- **PROBLEM DESCRIPTION**
Write out the data below exactly, from its first line to the line containing "25 February 2024 at 2:12 pm", that line included.

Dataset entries
-- Opening Marker --
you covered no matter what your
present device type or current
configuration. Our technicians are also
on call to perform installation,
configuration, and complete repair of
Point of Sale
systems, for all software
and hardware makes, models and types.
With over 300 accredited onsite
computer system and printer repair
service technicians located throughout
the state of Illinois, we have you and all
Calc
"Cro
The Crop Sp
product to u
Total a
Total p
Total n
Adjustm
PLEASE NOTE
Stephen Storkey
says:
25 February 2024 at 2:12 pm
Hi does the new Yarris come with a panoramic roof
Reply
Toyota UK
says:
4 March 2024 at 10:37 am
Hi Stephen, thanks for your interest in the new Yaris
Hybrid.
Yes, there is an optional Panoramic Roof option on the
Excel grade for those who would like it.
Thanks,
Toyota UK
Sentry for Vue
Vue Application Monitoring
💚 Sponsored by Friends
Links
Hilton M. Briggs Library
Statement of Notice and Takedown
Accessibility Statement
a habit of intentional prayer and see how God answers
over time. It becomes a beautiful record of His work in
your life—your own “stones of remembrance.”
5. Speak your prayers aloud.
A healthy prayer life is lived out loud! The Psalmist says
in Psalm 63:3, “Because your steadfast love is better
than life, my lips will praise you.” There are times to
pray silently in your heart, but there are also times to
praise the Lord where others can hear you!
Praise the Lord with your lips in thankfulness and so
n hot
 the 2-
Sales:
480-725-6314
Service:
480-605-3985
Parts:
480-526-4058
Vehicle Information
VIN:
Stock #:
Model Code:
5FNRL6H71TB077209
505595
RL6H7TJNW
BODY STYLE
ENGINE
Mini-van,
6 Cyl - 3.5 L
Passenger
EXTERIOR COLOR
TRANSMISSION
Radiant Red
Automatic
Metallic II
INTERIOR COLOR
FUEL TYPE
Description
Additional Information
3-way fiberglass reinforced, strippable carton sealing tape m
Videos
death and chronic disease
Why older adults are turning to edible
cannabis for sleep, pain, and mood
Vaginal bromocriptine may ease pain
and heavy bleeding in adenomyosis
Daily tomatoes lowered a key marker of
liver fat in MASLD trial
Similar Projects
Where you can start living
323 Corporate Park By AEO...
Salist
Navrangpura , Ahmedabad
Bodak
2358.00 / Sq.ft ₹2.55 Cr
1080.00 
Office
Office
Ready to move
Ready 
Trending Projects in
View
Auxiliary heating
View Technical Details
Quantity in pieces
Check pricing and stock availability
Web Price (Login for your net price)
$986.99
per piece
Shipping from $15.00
-- Closing Marker --
- **RESULT OF THE TASK**
you covered no matter what your
present device type or current
configuration. Our technicians are also
on call to perform installation,
configuration, and complete repair of
Point of Sale
systems, for all software
and hardware makes, models and types.
With over 300 accredited onsite
computer system and printer repair
service technicians located throughout
the state of Illinois, we have you and all
Calc
"Cro
The Crop Sp
product to u
Total a
Total p
Total n
Adjustm
PLEASE NOTE
Stephen Storkey
says:
25 February 2024 at 2:12 pm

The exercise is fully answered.